The two clusters, which are coming together to create the larger galaxy cluster Abell 115, are located some 2.4 billion light years away. The turbulent area of hot gas sandwiched between the two clusters, which CU Boulder Professor Jack Burns likened to a wake behind a motorboat, is about 300 million degrees F. That is roughly three times as hot as the two smaller cluster cores and 10 times hotter than the core of the sun, said Burns, lead study author.
“We did not expect to see such very hot gas between the cluster components,” said Burns. “We think the turbulence is like a big spoon stirring up gases, converting the energy of motion from the merging clusters into thermal energy. It is a manifestation of them banging together like two giant pots, something we have not really seen before.”
Burns presented the new findings in a press briefing on Tuesday, June 6 at the 230th Meeting of the American Astronomical Society being held in Austin, Texas, June 4-8.
The two merging galaxy clusters individually consist of hundreds of galaxies, each as large or larger than our own Milky Way galaxy, said Burns of CU Boulder’s Center for Astrophysics and Space Astronomy. Individual galaxy clusters, which can include thousands of galaxies, are the largest gravitationally bound objects in the universe.
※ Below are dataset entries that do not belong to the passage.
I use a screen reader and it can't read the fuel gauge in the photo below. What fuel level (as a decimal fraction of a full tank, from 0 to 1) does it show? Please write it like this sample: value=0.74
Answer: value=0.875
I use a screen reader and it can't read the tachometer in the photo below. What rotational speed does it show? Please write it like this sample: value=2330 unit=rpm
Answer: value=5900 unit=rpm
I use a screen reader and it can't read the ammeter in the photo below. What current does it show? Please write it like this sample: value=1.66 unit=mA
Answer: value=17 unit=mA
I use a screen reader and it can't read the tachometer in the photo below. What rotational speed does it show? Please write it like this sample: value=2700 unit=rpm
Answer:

“Energetically speaking, galaxy cluster merging events are the biggest bangs in the universe since the Big Bang,” said Burns. “These are massive, very dynamic systems that continue to evolve to this day.”
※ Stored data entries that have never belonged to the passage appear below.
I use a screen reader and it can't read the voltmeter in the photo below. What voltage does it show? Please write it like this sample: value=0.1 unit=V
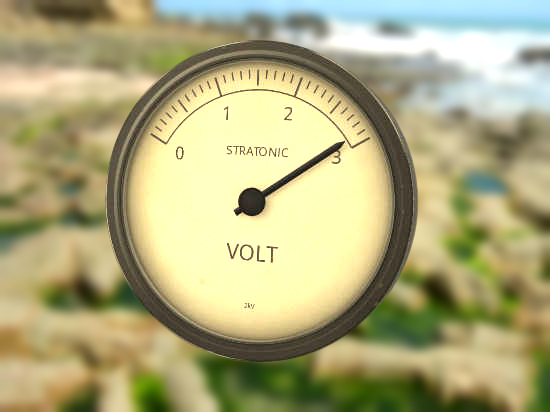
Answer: value=2.9 unit=V
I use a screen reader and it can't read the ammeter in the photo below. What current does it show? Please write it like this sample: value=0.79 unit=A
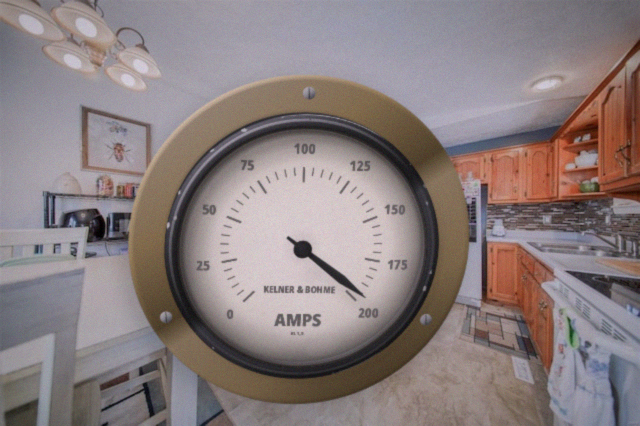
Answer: value=195 unit=A
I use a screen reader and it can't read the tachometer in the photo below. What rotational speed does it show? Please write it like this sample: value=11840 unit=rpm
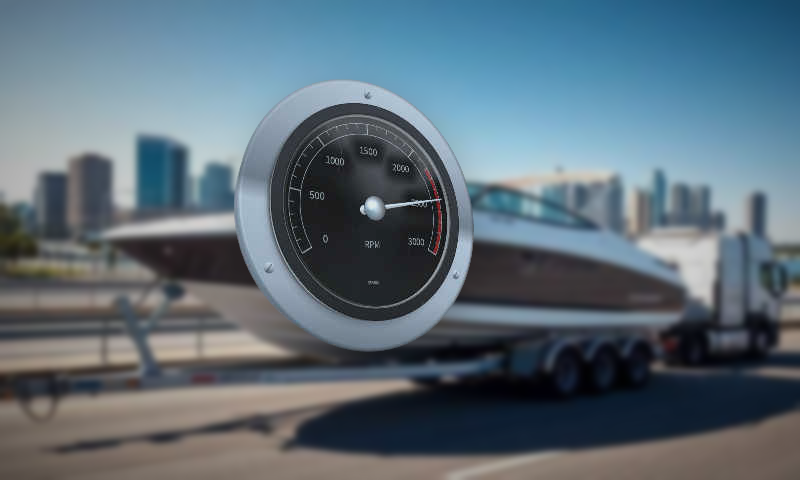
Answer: value=2500 unit=rpm
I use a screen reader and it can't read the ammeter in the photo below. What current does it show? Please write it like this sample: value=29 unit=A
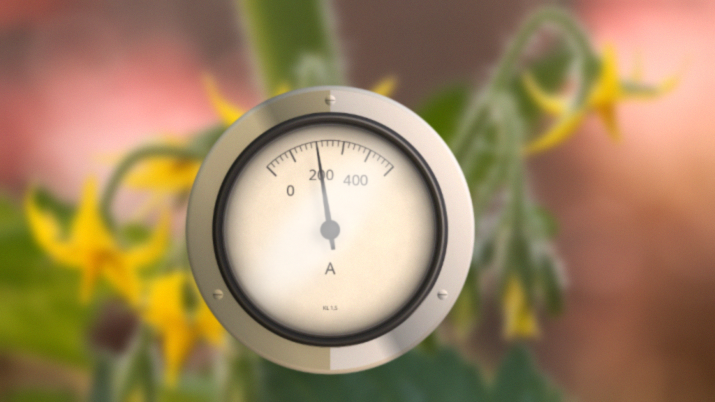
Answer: value=200 unit=A
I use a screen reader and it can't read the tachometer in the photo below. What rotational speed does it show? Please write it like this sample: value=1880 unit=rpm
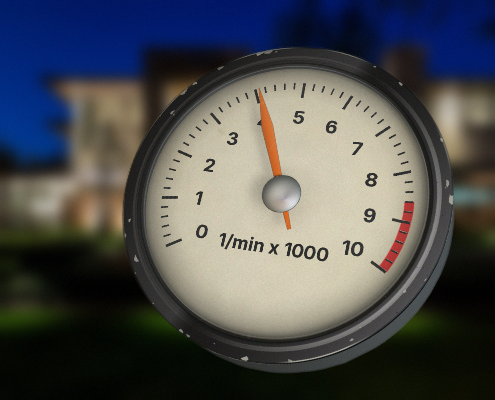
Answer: value=4100 unit=rpm
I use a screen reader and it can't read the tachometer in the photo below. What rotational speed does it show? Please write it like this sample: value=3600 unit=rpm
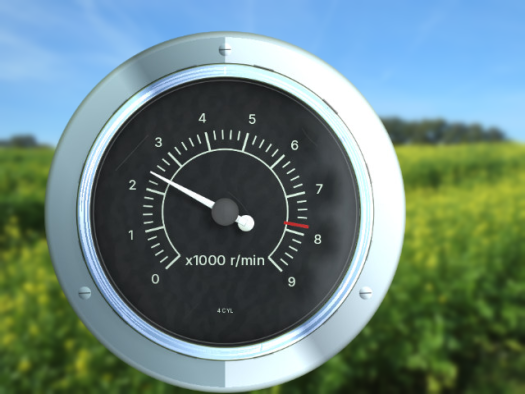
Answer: value=2400 unit=rpm
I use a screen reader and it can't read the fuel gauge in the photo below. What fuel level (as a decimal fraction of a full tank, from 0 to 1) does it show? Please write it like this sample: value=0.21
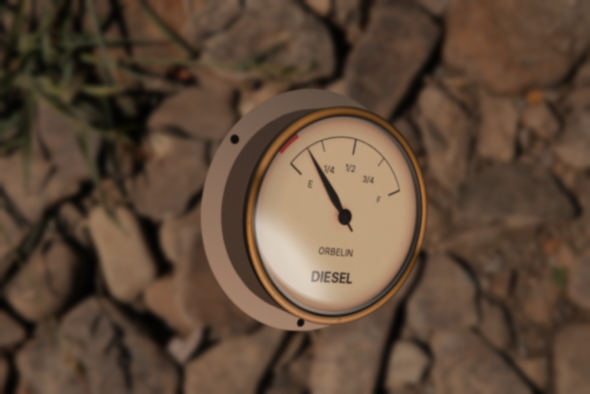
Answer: value=0.125
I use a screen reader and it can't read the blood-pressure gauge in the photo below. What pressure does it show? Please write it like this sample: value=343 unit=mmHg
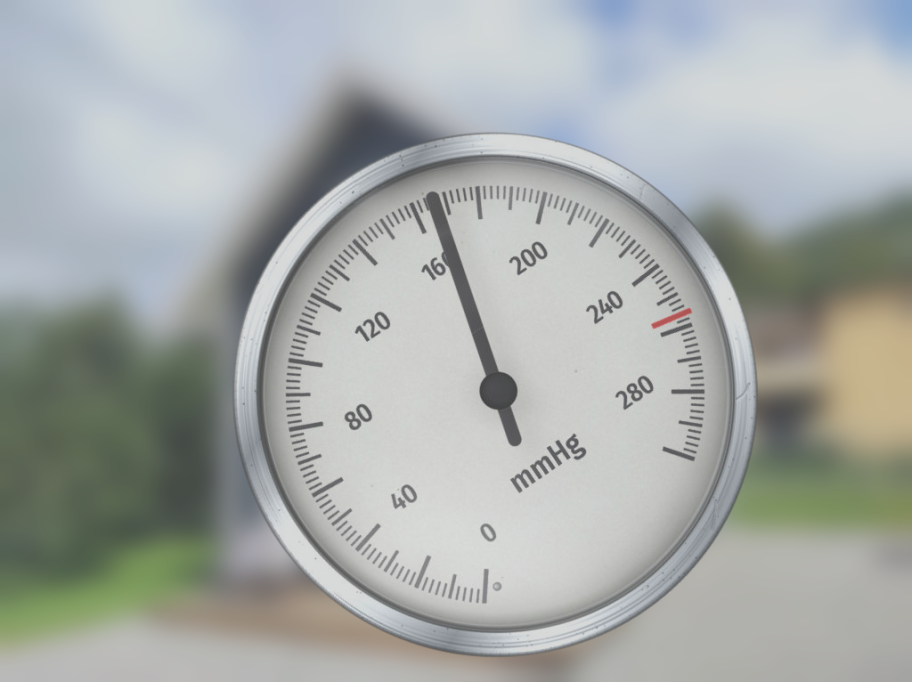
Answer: value=166 unit=mmHg
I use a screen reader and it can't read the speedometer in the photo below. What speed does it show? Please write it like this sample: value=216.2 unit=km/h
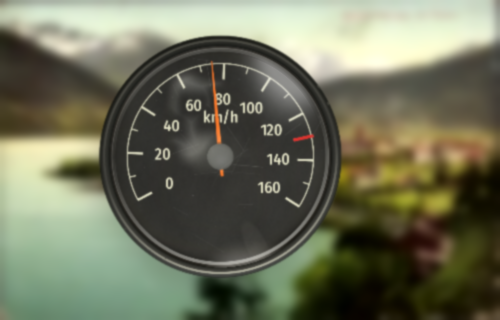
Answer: value=75 unit=km/h
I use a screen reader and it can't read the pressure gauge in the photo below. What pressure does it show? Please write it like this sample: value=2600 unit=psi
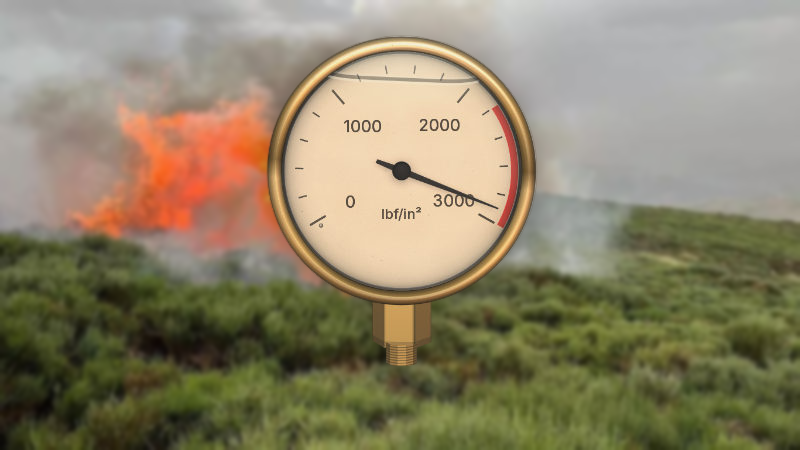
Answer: value=2900 unit=psi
The observations by the CU Boulder team were made using data from NASA’s orbiting Chandra X-ray Observatory and the Karl G. Jansky Very Large Array, a radio- astronomy facility near Socorro, New Mexico, operated by the National Radio Astronomy Observatory and funded by the National Science Foundation.
The team’s computer simulations show regions of relatively cool gas near the cores of each merging cluster, indicating the two objects have encountered each other before – perhaps circling a few times and stripping gas from one another before merging.
The study co-authors, all from CASA, include Research Associate Eric Hallman, doctoral student Brian Alden, NASA Senior Postdoctoral Fellow David Rapetti and senior collaborator Abhirup Datta. The new study was funded by NASA’s Astrophysical Data Analysis Program.
To analyze temperatures within Abell 115 and other similar merging clusters, Burns and his team developed software to produce high-contrast temperature maps of all cluster regions in both the X-ray and radio portions of the electromagnetic spectrum. The new data pipeline uses the NASA Ames Research Center supercomputer to calculate 10,000 to 100,000 spectra in each cluster, said Burns.
The team is continuing to investigate the radio emissions stretching far outside Abell 115 into the intergalactic medium, including their relationship to the hot X-ray gas.
“These radio emissions are caused by electrons in the magnetic field of the galaxy cluster traveling at near the speed of light,” said Burns. “Clearly something has energized the electrons, which we think is related to the cluster banging process.”
As part of the project, the CU Boulder team is studying a sample of 50 other galaxy clusters for comparison, said Burns.
What’s next for Abell 115? “Our computer simulations show these cluster mergers can be really complicated in terms of the accretion process, depending on the state we catch them in,” said Burns. “We believe Abell 115 will eventually ‘relax’ and become centrally condensed, which is relatively boring compared to what we are seeing now.”
Galaxy clusters form in what is known as the universe’s cosmic web, said Burns. The cosmic web consists of long, narrow filaments of galaxies and intergalactic gas separated by enormous voids. Astronomers believe single cosmic web filaments can stretch for hundreds of millions of light years, an astonishing length considering a single light-year is about 5.9 trillion miles.